North

Near-final design of Alaska Highway upgrades near Whitehorse airport displayed

On Tuesday evening Whitehorse residents saw the nearly finished design of upgrades to a section of the Alaska Highway near the Erik Nielsen Whitehorse International Airport.

The design includes 2 intersections with crosswalks, and new sections of trails

A conceptual image of the upgrades that will be made to the Alaska Highway in the coming years. (Government of Yukon)

Whitehorse residents saw Tuesday evening the nearly finished design of upgrades to a section of the Alaska Highway near the Erik Nielsen Whitehorse International Airport.

"The aim of the project is to improve the overall safety of the highway," Paul Murchison, acting assistant deputy minister of Yukon's Department of Highways and Public Works, said shortly after the public meeting at the Yukon Transportation Museum.

The stretch in question, which currently does not have any crosswalks, spans about two kilometres between Lodestar Lane and Range Road. The frequency and the severity of traffic accidents there are higher than they should be, he said.

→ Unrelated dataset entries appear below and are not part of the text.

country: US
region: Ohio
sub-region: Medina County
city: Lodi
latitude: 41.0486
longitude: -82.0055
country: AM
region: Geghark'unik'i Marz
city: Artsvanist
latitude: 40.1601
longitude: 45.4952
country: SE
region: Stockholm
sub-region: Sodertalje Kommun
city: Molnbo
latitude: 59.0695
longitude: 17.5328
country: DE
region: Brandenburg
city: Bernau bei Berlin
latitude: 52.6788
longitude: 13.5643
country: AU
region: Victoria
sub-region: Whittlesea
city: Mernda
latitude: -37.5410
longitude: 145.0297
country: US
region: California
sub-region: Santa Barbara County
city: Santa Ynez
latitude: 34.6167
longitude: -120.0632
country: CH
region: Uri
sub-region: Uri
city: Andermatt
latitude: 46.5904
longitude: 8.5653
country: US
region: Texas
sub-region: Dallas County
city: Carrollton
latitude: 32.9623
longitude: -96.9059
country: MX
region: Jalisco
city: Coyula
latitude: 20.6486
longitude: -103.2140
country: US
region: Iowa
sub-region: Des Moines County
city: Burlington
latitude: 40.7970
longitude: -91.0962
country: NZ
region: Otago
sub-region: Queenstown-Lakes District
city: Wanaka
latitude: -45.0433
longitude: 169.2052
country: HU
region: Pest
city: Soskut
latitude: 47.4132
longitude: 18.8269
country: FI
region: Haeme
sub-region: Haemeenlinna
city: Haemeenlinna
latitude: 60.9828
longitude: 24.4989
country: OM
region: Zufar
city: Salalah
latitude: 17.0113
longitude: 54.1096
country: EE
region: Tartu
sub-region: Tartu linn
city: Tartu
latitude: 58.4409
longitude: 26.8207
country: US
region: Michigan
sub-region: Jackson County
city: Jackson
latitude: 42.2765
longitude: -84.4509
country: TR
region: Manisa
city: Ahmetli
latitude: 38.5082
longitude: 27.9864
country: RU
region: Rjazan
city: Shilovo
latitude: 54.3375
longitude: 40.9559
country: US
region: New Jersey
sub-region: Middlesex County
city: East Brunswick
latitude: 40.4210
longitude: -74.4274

The design includes adding traffic lights to the highway at the Hillcrest Drive and Burns Road intersections.

The number of lanes will increase in certain areas so that people making turns will have dedicated lanes to do so, thereby reducing, in theory, the amount of through traffic that has to stop for people trying to exit.

The public meeting regarding upgrades to the Alaska Highway was held at the Yukon Transportation Museum in Whitehorse. (Steve Silva/CBC)

The design also includes closing eastside connections to the highway, including at Electra Crescent and Burns Road, though continued access for emergency services vehicles is being looked at for the latter, Murchison said.

That means that most vehicular traffic to and from the airport, the museum, and the Yukon Beringia Interpretive Centre will eventually have to only flow through the Hillcrest Drive intersection, which will, in theory, be a safer connection to travel through, given the traffic lights, he added.

An underpass is not happening

Locals said they wanted an underpass to get people across the highway.

Murchison said an underpass was considered but determined to be too expensive.

Another challenge with an underpass would have been to build a gradual enough decline for users, Murchison said. If it were too steep and required stairs, for example, that wouldn't mesh with the project's aim to have accessible trails, of which there are several in the design.

Two structures, including a motel, are in the way of the upgrades, he said.

"That business is partially within the highway right of way, and the roadwork actually impacts the existing structure," Murchison said. "We are in discussions with the Airport Chalet around how to manage that impact."

The owner of the Airport Chalet was not immediately available for comment.

Paul Murchison is the acting assistant deputy minister of Yukon's Department of Highways and Public Works. (Steve Silva/CBC)

An airport maintenance facility that houses snowplows and other equipment is also in the right of way.

"That building is at the end of its life cycle, and we are working to have that building replaced within the timelines of this project," Murchison said.

The design should go to the Yukon Environmental and Socio-economic Assessment Board this month for a review.

Post-review, the plan is to finalize the design's details and award the associated tender this winter, start construction next year, and complete the project in three phases by 2022.

The entire project is estimated to cost about $12 million.